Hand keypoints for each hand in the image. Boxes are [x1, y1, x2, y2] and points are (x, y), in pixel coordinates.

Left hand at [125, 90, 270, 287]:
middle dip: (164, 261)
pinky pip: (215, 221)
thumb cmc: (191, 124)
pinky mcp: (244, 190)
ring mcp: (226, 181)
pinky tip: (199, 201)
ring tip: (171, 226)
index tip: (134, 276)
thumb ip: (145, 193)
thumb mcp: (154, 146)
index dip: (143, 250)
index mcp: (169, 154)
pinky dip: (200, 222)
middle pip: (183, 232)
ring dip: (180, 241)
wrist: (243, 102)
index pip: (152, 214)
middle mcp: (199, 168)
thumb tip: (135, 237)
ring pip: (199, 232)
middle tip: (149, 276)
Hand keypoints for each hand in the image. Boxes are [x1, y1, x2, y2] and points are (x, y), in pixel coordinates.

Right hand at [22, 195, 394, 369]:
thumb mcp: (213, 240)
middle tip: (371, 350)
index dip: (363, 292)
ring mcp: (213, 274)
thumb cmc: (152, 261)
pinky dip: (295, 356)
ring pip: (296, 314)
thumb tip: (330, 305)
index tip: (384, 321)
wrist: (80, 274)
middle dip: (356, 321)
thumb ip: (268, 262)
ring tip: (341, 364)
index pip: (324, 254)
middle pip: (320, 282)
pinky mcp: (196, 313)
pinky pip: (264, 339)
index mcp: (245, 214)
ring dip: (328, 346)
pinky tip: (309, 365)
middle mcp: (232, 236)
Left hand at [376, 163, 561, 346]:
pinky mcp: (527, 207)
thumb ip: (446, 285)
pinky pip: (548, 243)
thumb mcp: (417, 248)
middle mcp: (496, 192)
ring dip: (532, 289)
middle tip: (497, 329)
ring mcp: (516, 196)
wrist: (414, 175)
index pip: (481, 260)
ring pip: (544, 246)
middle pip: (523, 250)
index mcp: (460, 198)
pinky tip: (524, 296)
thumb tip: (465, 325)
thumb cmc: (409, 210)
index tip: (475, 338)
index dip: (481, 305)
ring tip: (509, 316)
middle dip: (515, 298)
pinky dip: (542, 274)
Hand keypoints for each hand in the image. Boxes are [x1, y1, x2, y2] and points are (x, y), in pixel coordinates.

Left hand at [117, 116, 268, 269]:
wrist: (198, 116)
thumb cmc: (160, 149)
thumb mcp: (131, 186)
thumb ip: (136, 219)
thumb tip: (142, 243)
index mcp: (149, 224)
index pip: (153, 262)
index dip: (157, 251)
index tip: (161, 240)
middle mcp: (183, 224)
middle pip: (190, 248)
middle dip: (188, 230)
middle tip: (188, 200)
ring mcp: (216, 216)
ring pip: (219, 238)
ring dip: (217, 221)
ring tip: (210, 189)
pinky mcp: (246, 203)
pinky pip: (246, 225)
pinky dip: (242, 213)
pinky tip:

> **What is needed**
Starting at the line that contains "middle dip: (188, 230)", reproduce each line through the end of the records exactly, both ends included.

> **Exercise output**
middle dip: (188, 230)
middle tip: (188, 200)
ring mcp: (216, 216)
ring pip: (219, 238)
ring dip: (217, 221)
ring tip: (210, 189)
pinky mcp: (246, 203)
pinky pip: (246, 225)
pinky dip: (242, 213)
pinky tip:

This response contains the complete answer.